** Task objective **
Which lines of the records contain "Hotels"? Collect every one of them.

Transcribed page contents
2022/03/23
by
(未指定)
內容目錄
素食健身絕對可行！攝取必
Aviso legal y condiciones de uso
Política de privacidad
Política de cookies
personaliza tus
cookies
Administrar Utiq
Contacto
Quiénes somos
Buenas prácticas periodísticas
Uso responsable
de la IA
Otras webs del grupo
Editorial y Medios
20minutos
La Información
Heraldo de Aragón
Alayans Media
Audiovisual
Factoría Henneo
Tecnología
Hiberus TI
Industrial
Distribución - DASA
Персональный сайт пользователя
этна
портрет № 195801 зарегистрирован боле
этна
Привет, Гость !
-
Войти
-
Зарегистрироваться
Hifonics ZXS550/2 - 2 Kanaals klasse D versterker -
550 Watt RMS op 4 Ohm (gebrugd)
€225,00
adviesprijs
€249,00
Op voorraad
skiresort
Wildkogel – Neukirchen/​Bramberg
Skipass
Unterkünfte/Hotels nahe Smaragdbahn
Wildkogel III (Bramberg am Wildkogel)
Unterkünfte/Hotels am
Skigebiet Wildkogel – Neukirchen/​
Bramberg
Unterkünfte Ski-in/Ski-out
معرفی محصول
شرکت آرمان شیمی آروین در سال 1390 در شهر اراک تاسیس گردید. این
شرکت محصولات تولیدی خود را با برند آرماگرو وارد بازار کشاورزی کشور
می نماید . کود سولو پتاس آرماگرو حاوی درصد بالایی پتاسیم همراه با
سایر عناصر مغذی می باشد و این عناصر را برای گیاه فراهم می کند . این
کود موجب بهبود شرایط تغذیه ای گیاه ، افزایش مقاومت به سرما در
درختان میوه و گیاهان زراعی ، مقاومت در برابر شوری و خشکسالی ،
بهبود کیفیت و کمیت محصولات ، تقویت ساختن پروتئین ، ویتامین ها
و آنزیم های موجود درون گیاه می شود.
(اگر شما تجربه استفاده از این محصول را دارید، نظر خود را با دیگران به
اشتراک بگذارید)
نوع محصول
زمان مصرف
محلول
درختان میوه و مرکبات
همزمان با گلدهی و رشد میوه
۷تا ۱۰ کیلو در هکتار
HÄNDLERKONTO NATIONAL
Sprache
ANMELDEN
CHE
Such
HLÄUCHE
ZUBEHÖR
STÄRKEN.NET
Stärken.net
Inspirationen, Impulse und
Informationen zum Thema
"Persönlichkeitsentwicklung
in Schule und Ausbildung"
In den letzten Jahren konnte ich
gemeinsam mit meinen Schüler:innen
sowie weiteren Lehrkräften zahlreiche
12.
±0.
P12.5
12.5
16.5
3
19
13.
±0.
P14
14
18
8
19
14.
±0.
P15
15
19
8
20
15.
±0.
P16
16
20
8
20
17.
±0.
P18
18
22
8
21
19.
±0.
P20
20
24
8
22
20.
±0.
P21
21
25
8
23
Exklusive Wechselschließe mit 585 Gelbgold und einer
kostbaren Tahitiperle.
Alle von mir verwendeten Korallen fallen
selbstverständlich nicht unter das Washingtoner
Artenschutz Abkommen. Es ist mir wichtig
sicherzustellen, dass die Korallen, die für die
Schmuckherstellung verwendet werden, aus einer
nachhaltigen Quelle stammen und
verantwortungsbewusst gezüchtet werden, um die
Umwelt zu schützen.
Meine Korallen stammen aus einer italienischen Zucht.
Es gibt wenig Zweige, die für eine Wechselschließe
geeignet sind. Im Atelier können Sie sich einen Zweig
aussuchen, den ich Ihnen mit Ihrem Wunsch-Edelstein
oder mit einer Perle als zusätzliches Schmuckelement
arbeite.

** Exercise answer **
Unterkünfte/Hotels nahe Smaragdbahn
Unterkünfte/Hotels am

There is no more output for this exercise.